The fun() function parameter is a copy of the variable you passed into fun(). So when you do:
ptr = (int*)malloc(sizeof(int));
*ptr = 115;
you only change that copy. You should change the function signature:
int* fun(int** ptr)
{
*ptr = (int*)malloc(sizeof(int));
**ptr = 115;
}
and change how you call it accordingly.
You are confused about several things here, but one easy way of writing the function is:
int * fun()
{
int * ptr = (int*)malloc(sizeof(int));
* ptr = 115;
return ptr;
}
You are now responsible for freeing the memory, so in main():
int * ip = fun();
printf( "%d", * ip );
free( ip );
The alternative is to pass the address of apointer (a pointer to a pointer) to the function:
void fun( int ** pp )
{
* pp = (int*)malloc(sizeof(int));
** pp = 115;
}
then your code in main() looks like:
int * ip;
fun( & ip );
printf( "%d", * ip );
free( ip );
I think you can see that the first function is simpler to use.

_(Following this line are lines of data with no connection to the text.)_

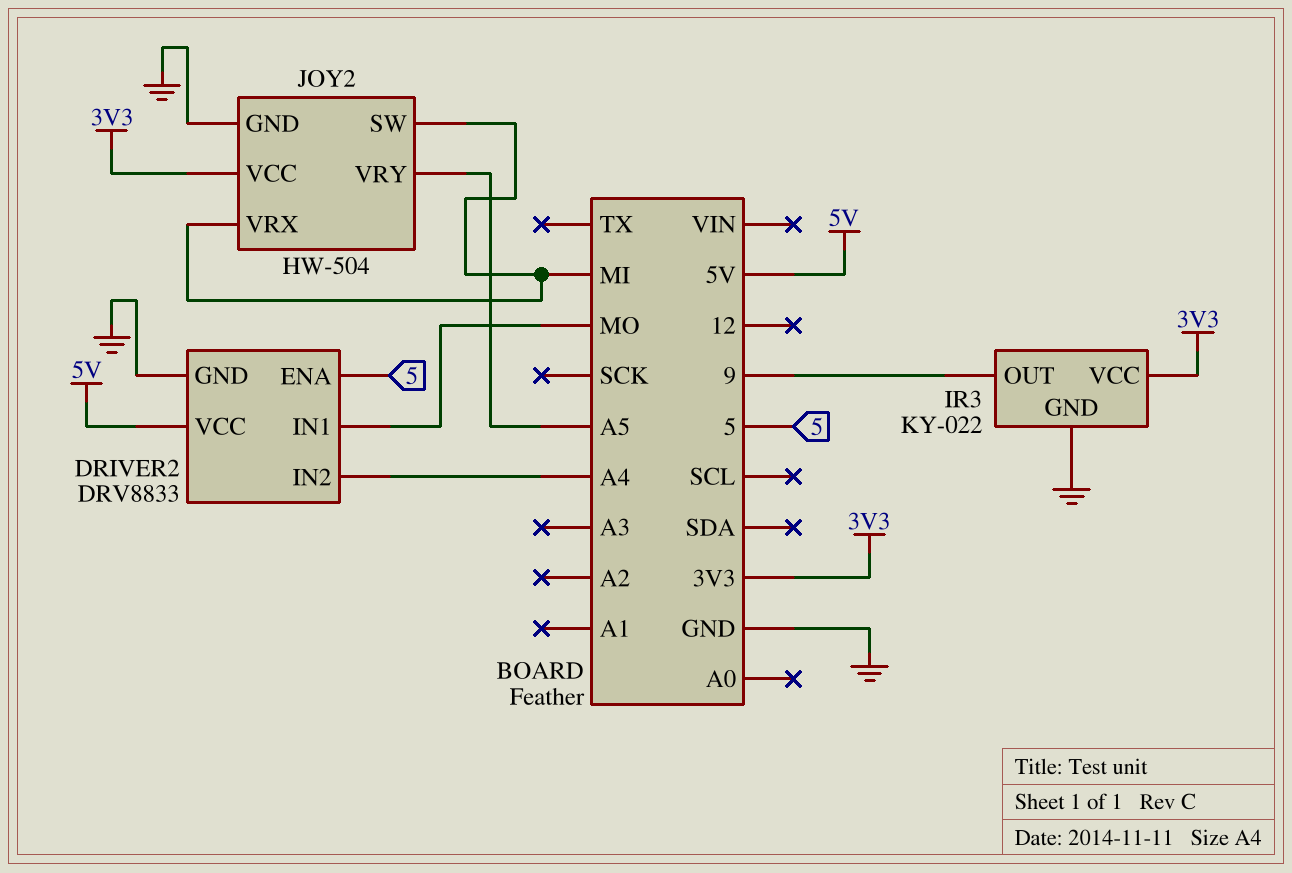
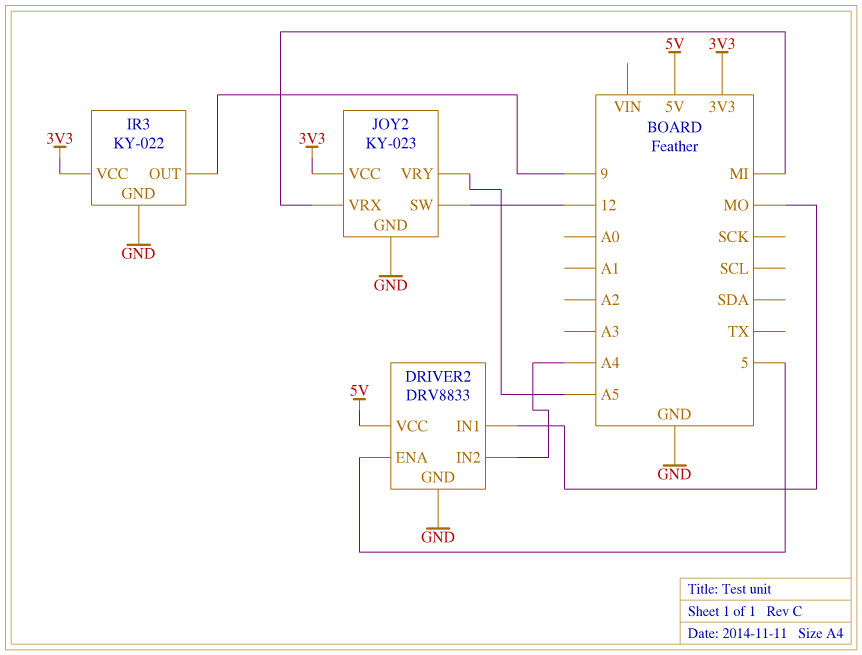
JOY2: HW-504 -> KY-023
JOY2 pin SW: MI -> 12

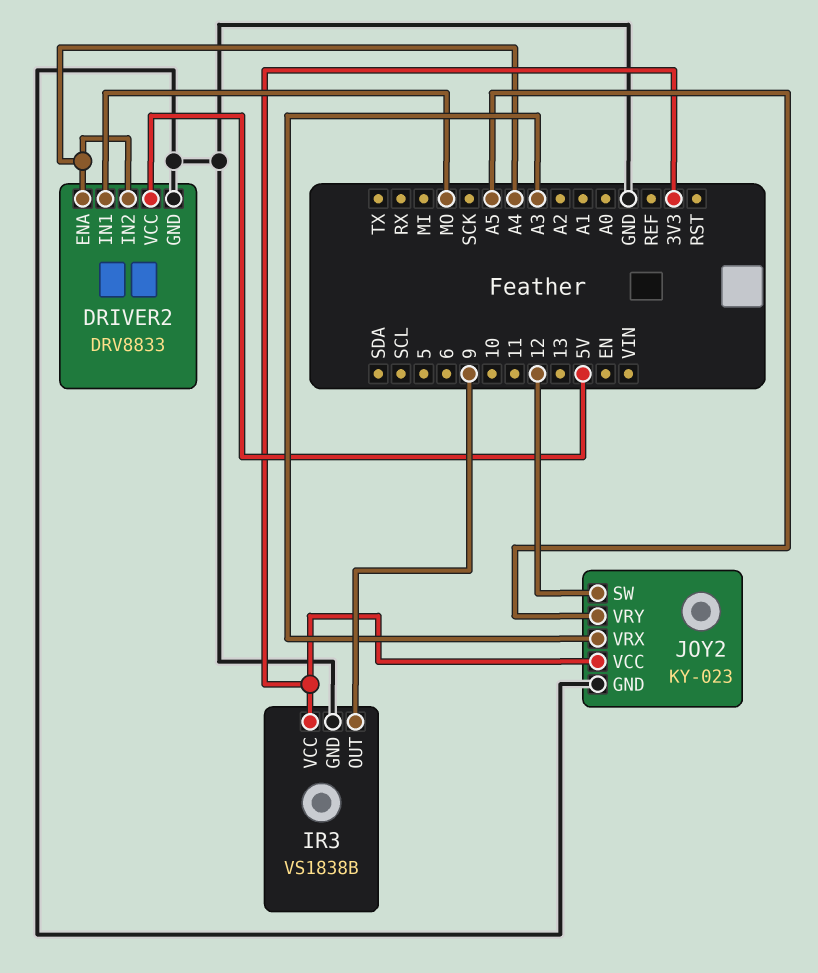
DRIVER2 pin ENA: 5 -> A4
IR3: KY-022 -> VS1838B
JOY2 pin VRX: MI -> A3

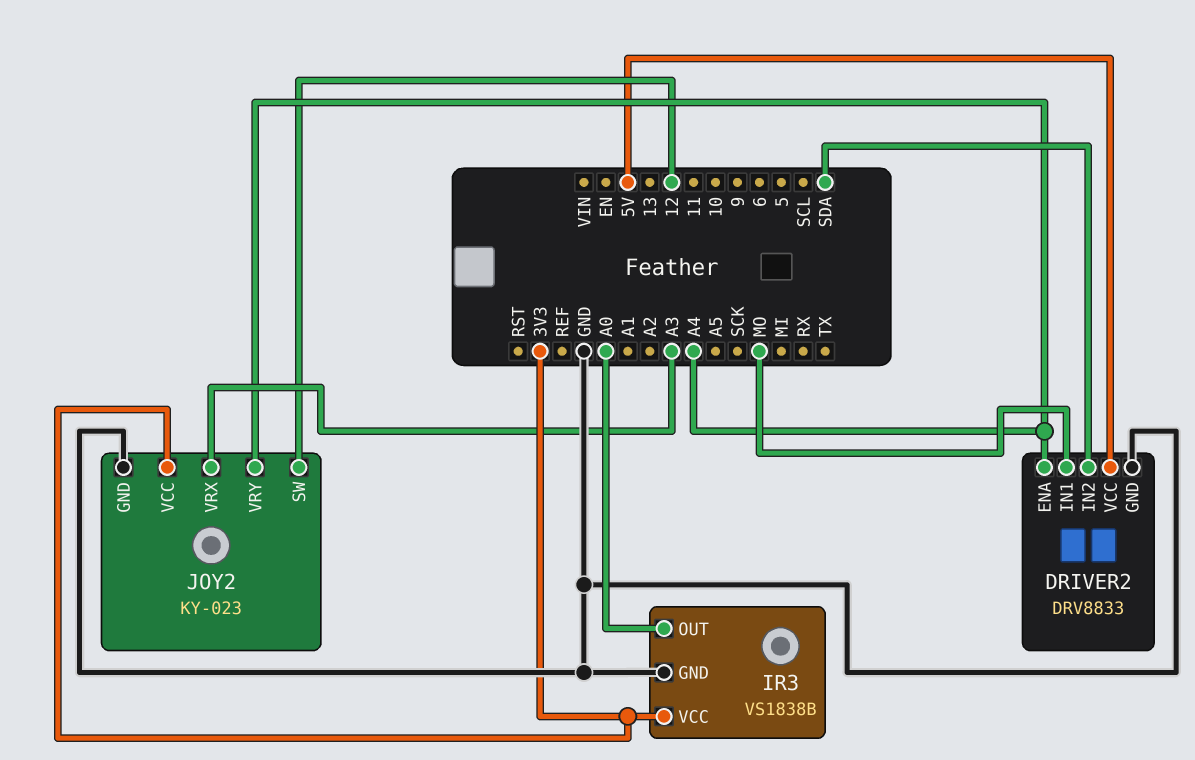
DRIVER2 pin IN2: A4 -> SDA
IR3 pin OUT: 9 -> A0
JOY2 pin VRY: A5 -> A4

You need to pass the address of the pointer in main if you want to change it:
fun(&ptr);
(and change fun appropriately, of course)
At the moment, it's changing the local variable ptr inside the function, and of course that change doesn't magically appear anywhere else.

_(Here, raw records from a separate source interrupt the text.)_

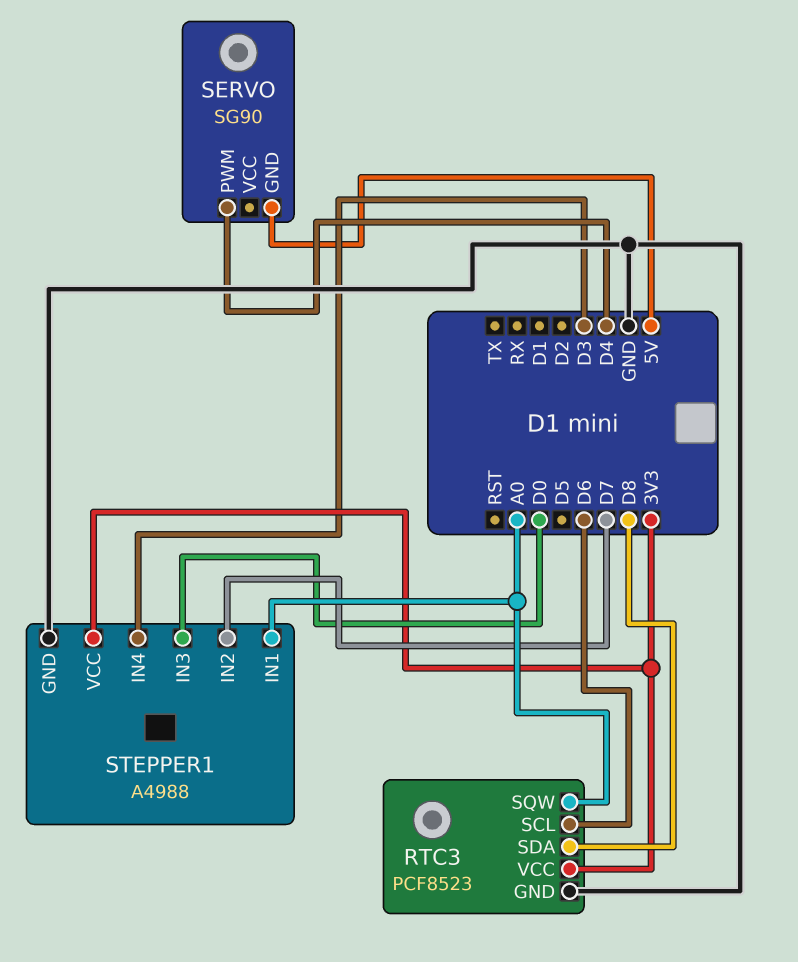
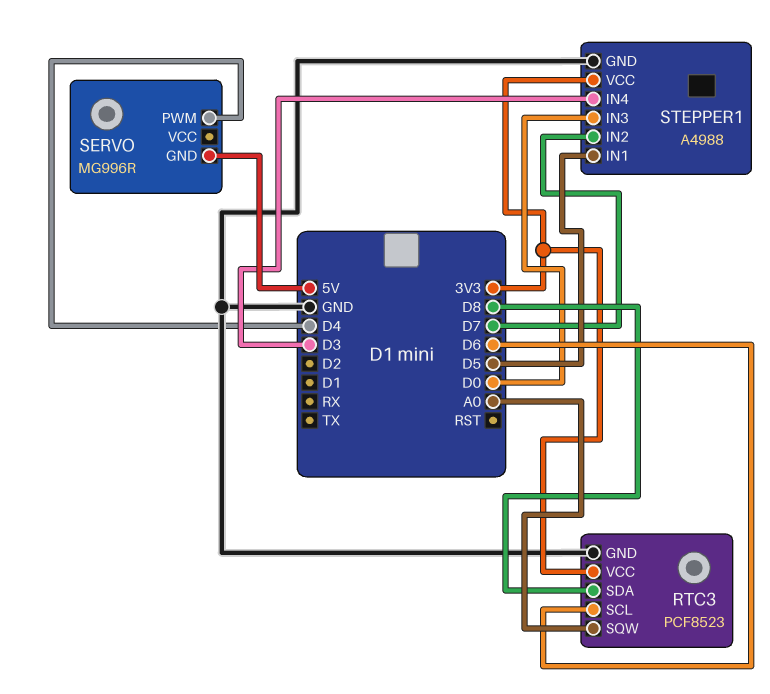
SERVO: SG90 -> MG996R
STEPPER1 pin IN1: A0 -> D5

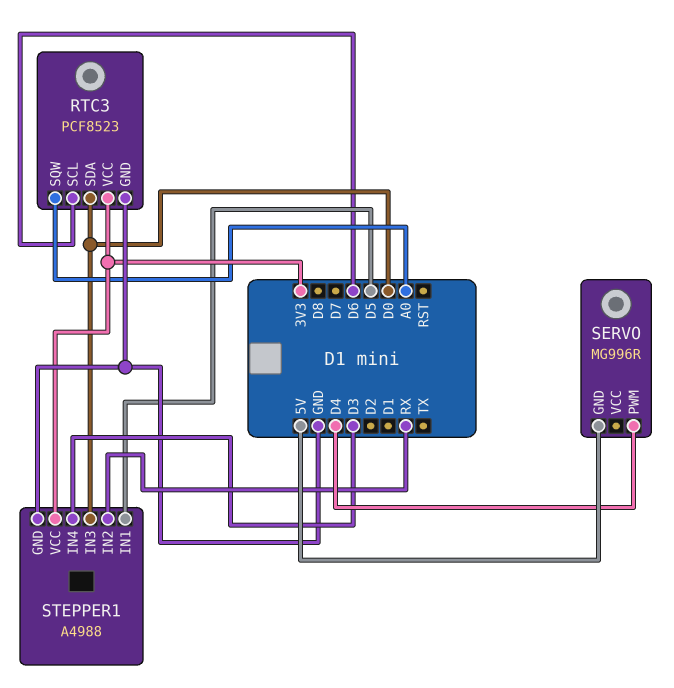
RTC3 pin SDA: D8 -> D0
STEPPER1 pin IN2: D7 -> RX

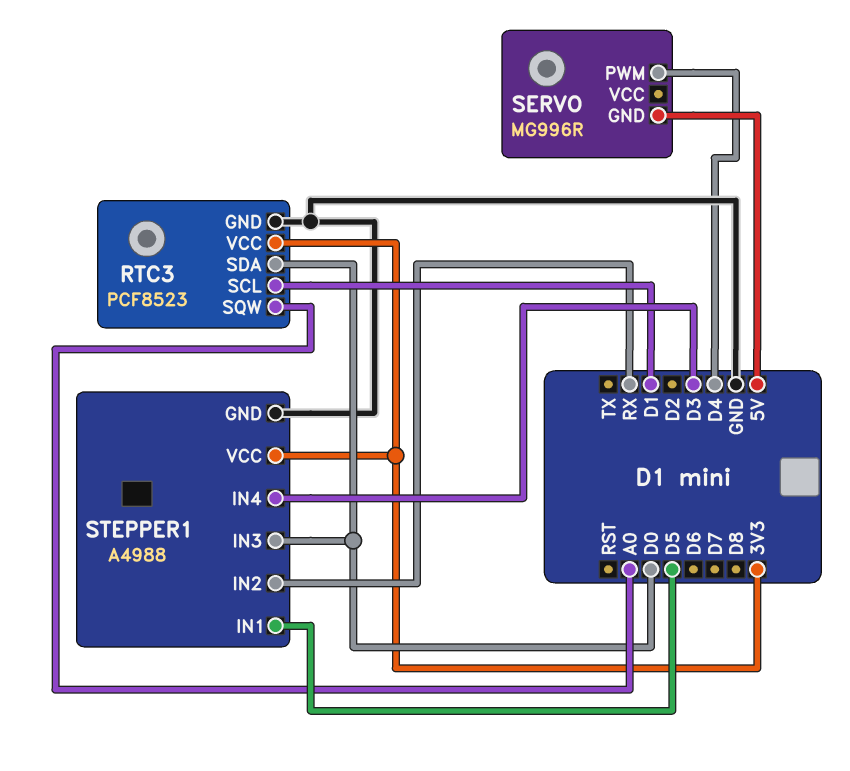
RTC3 pin SCL: D6 -> D1

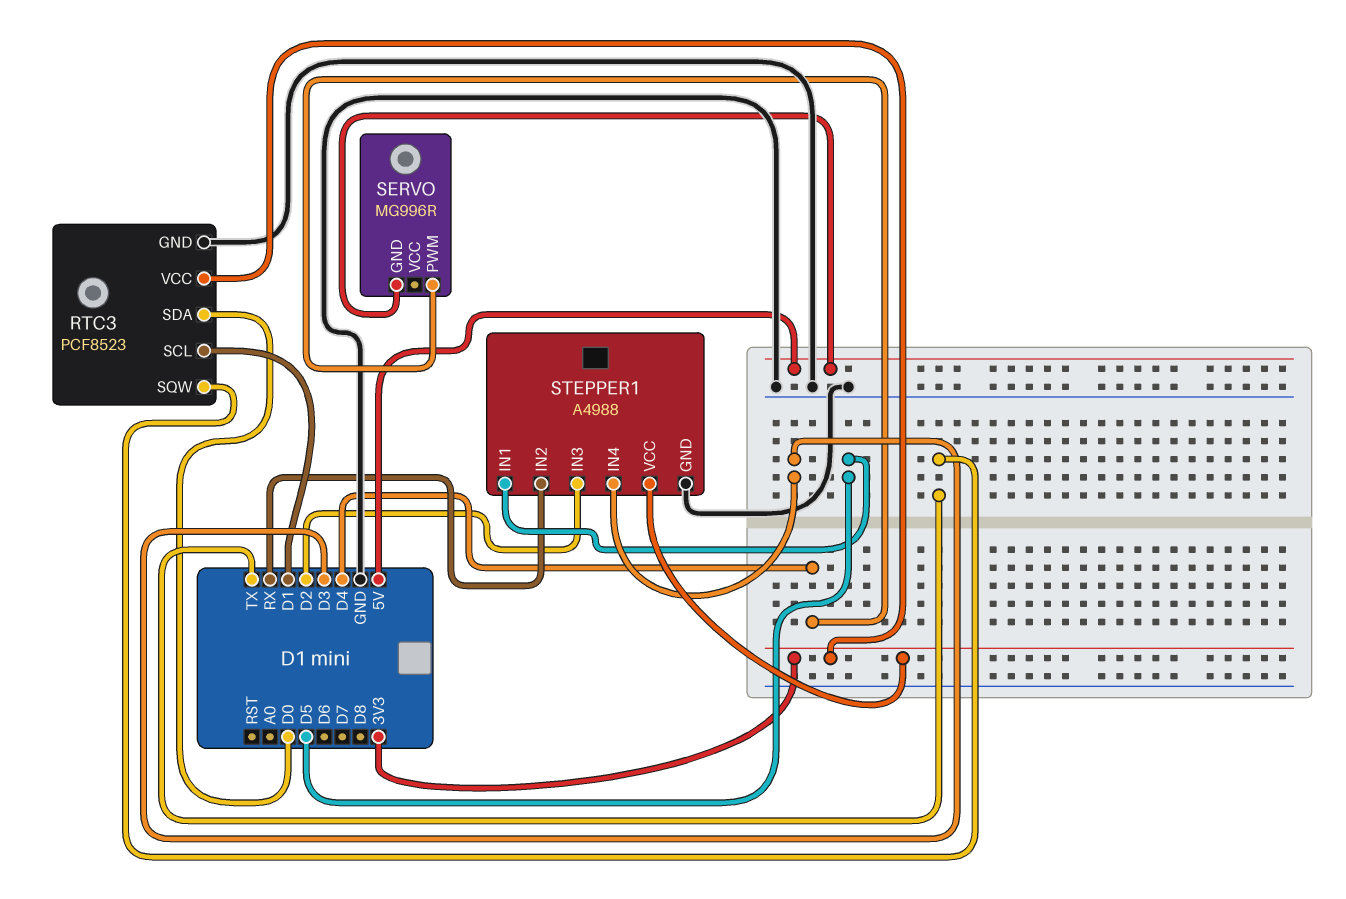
RTC3 pin SQW: A0 -> TX
STEPPER1 pin IN3: D0 -> D2

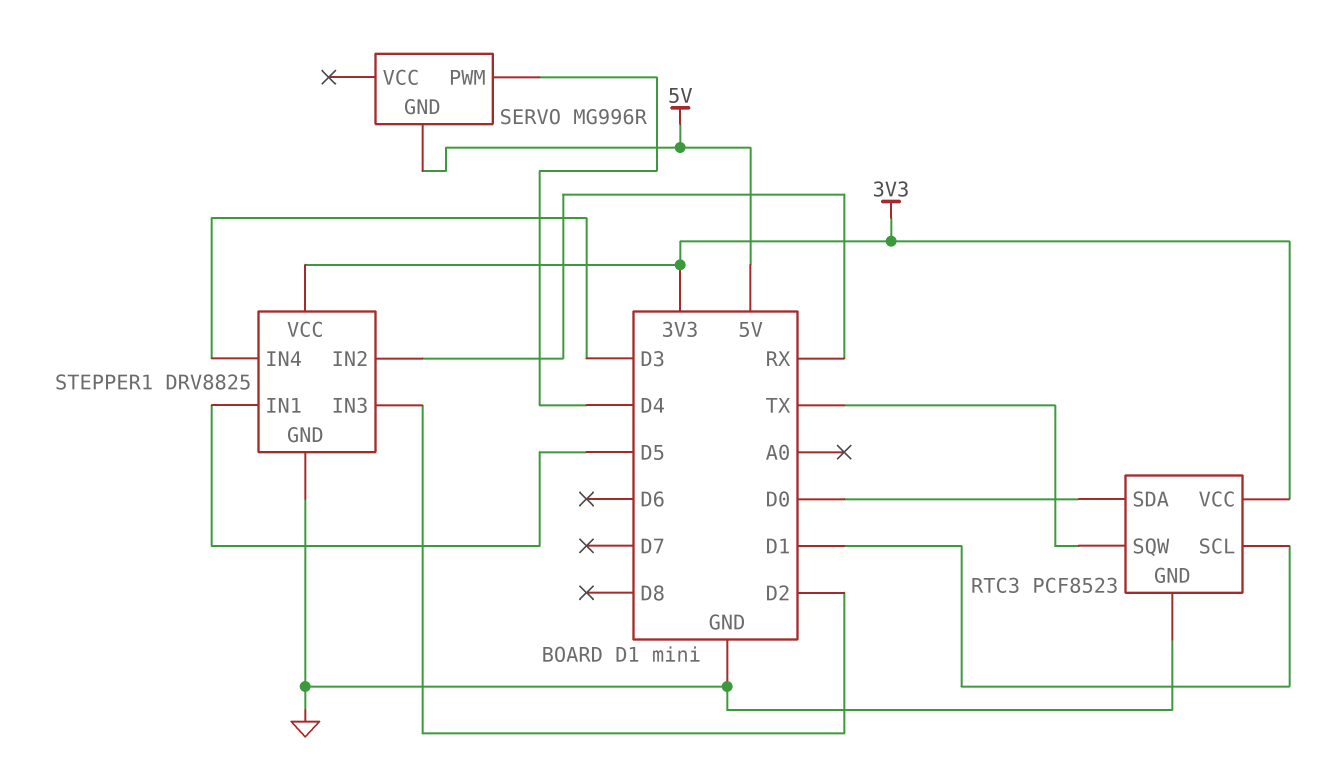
STEPPER1: A4988 -> DRV8825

You're passing the ptr by value to fun. fun will recieve a copy of ptr which will be modified. You need to pass ptr as int**.
void fun(int** ptr)
{
*ptr = (int*)malloc(sizeof(int));
**ptr = 115;
}
and call it with:
fun(&ptr);
(I also removed the return value from fun since it wasn't used)
The variable int* ptr is passed by value to the function fun. So the value assigned to ptr inside the function using ptr = (int*)malloc(sizeof(int)); will not be reflected outside the function. So when you do a = *ptr; in main() you are trying to use an un-initialized pointer. If you want to to reflect the changes done to ptr outside the function then you need to change the signature of fun to fun(int** ptr) and do *ptr = (int*)malloc(sizeof(int));
Remember that if you want a function to modify the value of an argument, you must pass a pointer to that argument. This applies to pointer values; if you want a function to modify a pointer value (not what the pointer points to), you must pass a pointer to that pointer:
void fun (int **ptr)
{
/**
* Do not cast the result of malloc() unless you are
* working with a *very* old compiler (pre-C89).
* Doing so will supress a valuable warning if you
* forget to include stdlib.h or otherwise don't have
* a prototype for malloc in scope.
*
* Also, use the sizeof operator on the item you're
* allocating, rather than a type expression; if you
* change the base type of ptr (say from int to long),
* then you don't have to change all the corresponding
* malloc() calls as well.
*
* type of ptr = int **
* type of *ptr = int *
* type of **ptr = int
*/
*ptr = malloc(sizeof **ptr);
*ptr = 115;
}
int main(void)
{
int *p;
fun(&p);
printf("Integer value stored at %p is %d\n", (void *) p, *p);
return 0;
}
BTW, you have a type mismatch in your example; your initial declaration of fun returns an int *, but the definition returns void.